Reading Women #5: Poppy Z. Brite’s D*U*C*K

Duck Go Saints.

Poppy Z. Brite’s Liquor trilogy sprawls, even though it primarily concerns a single couple (John Rickey and Gary “G-Man” Stubbs) and their New Orleans restaurant.  A fine-dining restaurant provides a perfect lens through which to view a city’s culture, in that—like a hospital—it’s a place where a variety of classes, races, and gender can converge naturally.  The wealthy, white, politically influential regulars mingle with tourists from all over (and from all stations in life) and the middle classes who came there as a treat.  The waitstaff includes men and women, mostly white, mostly attractive, mostly from the middle class or under.  As Brite points out more than once, no matter how white and rich your clientele is or your waitstaff appears, however, your food is likely being cooked by low-wage, non-union, public-school graduates—and they aren’t often white.

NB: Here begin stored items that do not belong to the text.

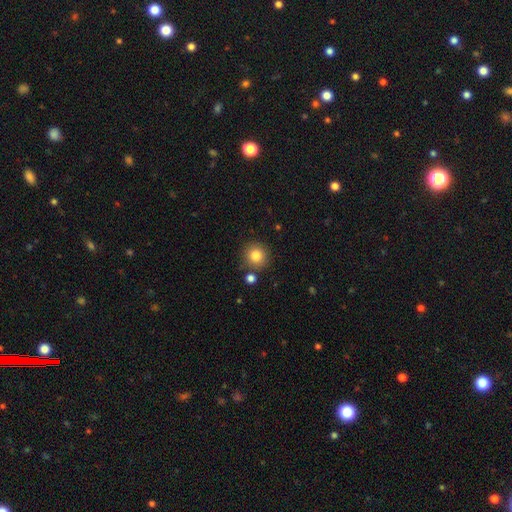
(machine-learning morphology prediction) This appears to be a smooth galaxy with no disk features (83%) that is round (92%). Merging: none (82%).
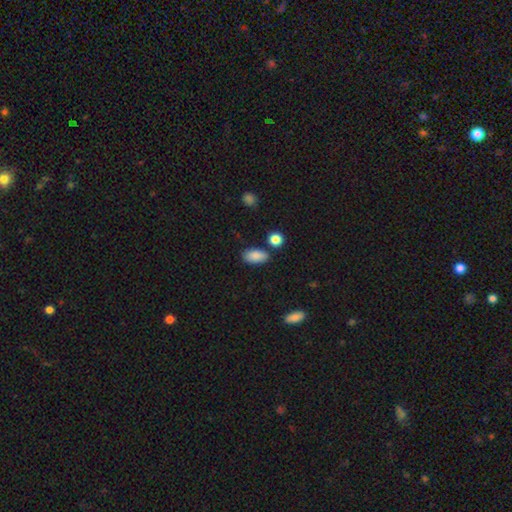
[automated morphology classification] A smooth galaxy with no disk features (87%) that is in between round and cigar-shaped (92%). Merging: none (79%).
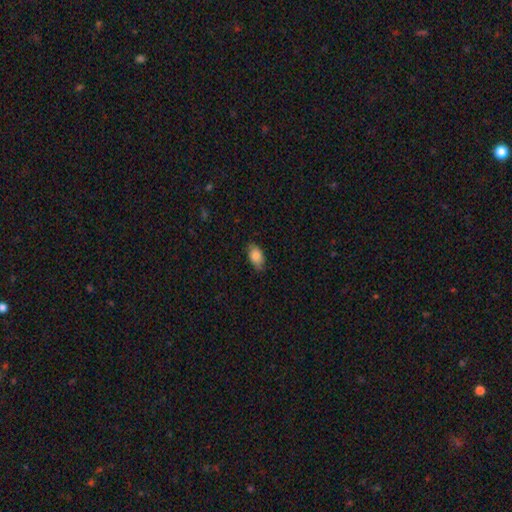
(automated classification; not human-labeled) smooth_or_featured: smooth (p=0.83) [alt: featured or disk p=0.10]
how_rounded: in between (p=0.91) [alt: round p=0.06]
merging: none (p=0.76) [alt: minor disturbance p=0.20]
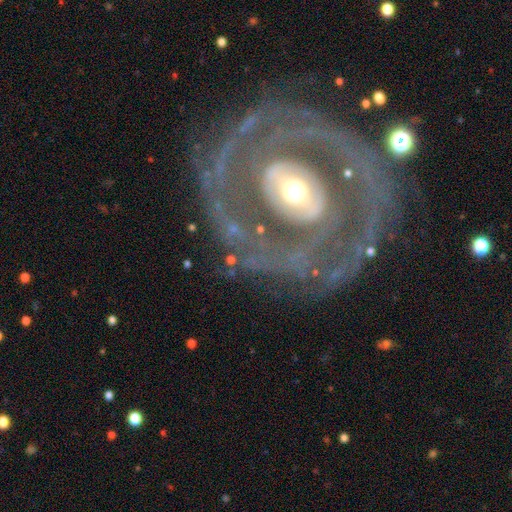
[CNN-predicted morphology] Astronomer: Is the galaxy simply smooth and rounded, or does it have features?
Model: featured or disk — 86%.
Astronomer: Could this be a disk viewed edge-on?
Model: no — 97%.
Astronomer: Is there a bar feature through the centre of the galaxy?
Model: no — 50% (runner-up: weak, 28%).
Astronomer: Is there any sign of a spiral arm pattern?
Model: yes — 80%.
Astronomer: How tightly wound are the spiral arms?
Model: tight — 64%.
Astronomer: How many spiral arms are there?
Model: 2 — 47% (runner-up: can't tell, 23%).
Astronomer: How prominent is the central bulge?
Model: moderate — 60%.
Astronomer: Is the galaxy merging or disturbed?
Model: none — 75%.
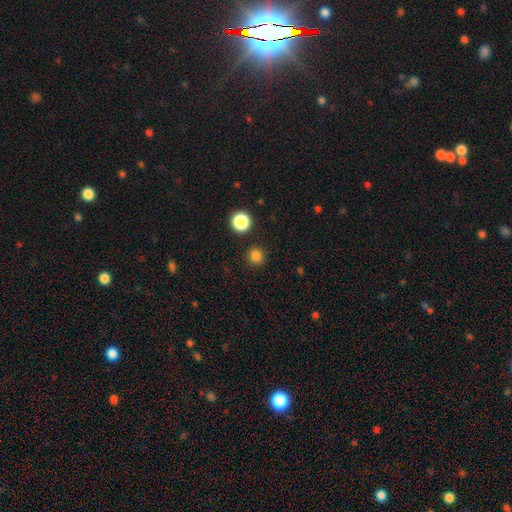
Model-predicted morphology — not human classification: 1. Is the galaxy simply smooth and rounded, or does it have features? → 82% smooth, 15% star or artifact, 4% featured or disk.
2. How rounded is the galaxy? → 94% round, 5% in between, 1% cigar-shaped.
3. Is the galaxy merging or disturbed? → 91% none, 5% minor disturbance, 2% major disturbance, 2% merger.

Brite’s fictional restaurant almost demands that she takes on New Orleans society— Uptown vs. Lower Ninth Ward, movers and shakers vs. lifers and deadbeats, out-of-towners vs. natives—as a whole.  In the novels, the main narratives often dovetail into cultural commentary, food critiques, digressions about characters, sly parodies of notable Louisiana figures, and bits of New Orleans lore that are there, well, just because they need to be.  Liquor, Prime, and Soul Kitchen are portraits of Brite’s beloved and beleaguered city, through the lens of a restaurant and its owners. 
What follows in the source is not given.